🤖 AI Summary
Large language models (LLMs) exhibit susceptibility to internal biases in knowledge-intensive tasks, leading to erroneous reasoning. To address this, we propose CFD-Prompting—a conditional front-door adjustment prompting framework that integrates retrieval-augmented generation (RAG), chain-of-thought (CoT) reasoning, and causal inference.

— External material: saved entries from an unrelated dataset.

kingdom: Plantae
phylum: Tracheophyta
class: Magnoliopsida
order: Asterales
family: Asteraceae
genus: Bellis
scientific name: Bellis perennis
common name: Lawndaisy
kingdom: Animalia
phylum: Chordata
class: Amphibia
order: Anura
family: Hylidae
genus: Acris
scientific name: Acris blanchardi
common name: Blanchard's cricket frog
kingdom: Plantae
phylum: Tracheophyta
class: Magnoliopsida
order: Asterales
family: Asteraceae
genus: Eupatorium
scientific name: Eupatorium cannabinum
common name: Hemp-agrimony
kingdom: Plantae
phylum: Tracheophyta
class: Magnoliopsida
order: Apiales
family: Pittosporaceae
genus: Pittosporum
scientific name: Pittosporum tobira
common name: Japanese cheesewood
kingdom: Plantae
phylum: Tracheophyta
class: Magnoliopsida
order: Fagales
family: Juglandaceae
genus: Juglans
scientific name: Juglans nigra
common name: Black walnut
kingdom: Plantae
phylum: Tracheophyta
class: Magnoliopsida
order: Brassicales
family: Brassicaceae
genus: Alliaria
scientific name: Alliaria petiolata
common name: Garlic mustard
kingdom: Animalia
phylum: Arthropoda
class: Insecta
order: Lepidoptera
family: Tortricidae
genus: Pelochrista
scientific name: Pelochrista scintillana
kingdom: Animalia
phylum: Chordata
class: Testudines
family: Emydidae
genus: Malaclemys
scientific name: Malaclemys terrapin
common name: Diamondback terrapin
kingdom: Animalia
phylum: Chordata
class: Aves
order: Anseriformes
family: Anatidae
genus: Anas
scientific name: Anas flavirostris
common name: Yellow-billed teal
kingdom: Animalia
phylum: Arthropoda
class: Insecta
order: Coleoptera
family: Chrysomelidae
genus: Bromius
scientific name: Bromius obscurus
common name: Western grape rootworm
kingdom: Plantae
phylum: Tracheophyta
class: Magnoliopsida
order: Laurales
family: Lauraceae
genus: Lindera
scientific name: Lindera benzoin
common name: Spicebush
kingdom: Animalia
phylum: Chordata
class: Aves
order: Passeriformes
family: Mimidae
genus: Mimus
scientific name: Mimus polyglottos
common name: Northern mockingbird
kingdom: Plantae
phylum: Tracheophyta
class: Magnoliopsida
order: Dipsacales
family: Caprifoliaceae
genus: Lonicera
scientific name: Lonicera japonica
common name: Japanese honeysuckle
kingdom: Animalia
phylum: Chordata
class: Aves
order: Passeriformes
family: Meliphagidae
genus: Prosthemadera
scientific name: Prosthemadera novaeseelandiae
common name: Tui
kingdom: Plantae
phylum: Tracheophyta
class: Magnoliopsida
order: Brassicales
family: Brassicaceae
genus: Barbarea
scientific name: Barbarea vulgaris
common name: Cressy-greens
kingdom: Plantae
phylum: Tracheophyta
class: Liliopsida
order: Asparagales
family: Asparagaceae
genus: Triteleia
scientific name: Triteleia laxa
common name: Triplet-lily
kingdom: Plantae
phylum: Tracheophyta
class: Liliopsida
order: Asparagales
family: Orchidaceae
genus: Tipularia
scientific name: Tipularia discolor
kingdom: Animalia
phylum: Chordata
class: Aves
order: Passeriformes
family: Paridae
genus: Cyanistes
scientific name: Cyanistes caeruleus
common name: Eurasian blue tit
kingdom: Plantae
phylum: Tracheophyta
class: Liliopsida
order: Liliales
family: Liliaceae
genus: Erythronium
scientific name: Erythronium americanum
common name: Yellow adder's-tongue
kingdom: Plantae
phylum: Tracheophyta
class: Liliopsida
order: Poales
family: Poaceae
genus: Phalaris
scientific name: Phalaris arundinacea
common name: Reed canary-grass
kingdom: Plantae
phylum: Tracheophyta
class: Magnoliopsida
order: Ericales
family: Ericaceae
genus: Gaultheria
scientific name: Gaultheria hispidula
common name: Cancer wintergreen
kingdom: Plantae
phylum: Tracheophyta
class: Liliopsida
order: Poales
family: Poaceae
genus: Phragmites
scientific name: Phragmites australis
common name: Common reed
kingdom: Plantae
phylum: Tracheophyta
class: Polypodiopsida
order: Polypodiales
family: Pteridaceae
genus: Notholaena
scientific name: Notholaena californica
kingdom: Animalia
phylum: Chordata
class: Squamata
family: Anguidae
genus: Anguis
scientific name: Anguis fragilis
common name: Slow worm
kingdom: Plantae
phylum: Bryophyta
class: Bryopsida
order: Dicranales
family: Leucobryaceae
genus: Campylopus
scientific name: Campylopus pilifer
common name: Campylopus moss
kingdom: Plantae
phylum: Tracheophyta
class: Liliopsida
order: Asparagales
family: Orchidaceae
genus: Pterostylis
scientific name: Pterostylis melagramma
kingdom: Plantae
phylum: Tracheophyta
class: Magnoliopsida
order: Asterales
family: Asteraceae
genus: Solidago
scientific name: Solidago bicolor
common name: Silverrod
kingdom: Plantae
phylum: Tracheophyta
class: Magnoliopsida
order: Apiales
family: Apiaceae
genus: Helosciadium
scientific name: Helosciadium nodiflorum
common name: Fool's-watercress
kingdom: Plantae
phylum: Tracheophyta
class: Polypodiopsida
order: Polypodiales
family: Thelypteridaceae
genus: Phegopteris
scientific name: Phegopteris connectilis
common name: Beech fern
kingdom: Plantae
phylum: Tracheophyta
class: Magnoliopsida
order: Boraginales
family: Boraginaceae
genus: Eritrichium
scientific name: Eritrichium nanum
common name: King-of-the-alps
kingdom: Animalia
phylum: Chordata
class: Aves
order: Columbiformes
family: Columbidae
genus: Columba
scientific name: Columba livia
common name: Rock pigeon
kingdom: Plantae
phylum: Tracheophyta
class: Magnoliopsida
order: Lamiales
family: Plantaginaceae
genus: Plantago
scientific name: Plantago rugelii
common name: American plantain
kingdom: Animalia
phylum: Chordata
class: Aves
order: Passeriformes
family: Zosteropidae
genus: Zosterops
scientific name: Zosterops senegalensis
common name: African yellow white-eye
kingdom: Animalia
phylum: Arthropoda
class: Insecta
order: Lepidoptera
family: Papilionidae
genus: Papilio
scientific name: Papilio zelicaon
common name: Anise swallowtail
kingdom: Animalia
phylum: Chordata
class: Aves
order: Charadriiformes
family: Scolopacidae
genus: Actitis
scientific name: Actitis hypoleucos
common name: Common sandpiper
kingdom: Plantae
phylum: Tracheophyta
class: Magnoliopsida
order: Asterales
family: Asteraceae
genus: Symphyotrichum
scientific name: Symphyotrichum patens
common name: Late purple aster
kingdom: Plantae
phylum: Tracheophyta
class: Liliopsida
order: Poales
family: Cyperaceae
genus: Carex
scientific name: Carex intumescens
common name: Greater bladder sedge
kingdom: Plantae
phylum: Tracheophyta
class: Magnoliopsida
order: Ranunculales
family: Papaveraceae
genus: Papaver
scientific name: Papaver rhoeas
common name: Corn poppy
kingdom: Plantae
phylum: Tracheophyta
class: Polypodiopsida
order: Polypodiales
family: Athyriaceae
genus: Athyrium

Its core innovation lies in leveraging counterfactual external knowledge to estimate causal effects without requiring explicit intervention variables, enabling indirect causal intervention on fixed queries under weaker assumptions. By simulating counterfactual responses across varying knowledge conditions, CFD-Prompting mitigates inherent model biases. Extensive experiments across multiple state-of-the-art LLMs and benchmark datasets demonstrate that CFD-Prompting significantly improves both accuracy and robustness, consistently outperforming existing RAG, CoT, and causally enhanced baselines.
📝 Abstract
Large Language Models (LLMs) have shown impressive capabilities in natural language processing but still struggle to perform well on knowledge-intensive tasks that require deep reasoning and the integration of external knowledge. Although methods such as Retrieval-Augmented Generation (RAG) and Chain-of-Thought (CoT) have been proposed to enhance LLMs with external knowledge, they still suffer from internal bias in LLMs, which often leads to incorrect answers. In this paper, we propose a novel causal prompting framework, Conditional Front-Door Prompting (CFD-Prompting), which enables the unbiased estimation of the causal effect between the query and the answer, conditional on external knowledge, while mitigating internal bias. By constructing counterfactual external knowledge, our framework simulates how the query behaves under varying contexts, addressing the challenge that the query is fixed and is not amenable to direct causal intervention. Compared to the standard front-door adjustment, the conditional variant operates under weaker assumptions, enhancing both robustness and generalisability of the reasoning process. Extensive experiments across multiple LLMs and benchmark datasets demonstrate that CFD-Prompting significantly outperforms existing baselines in both accuracy and robustness.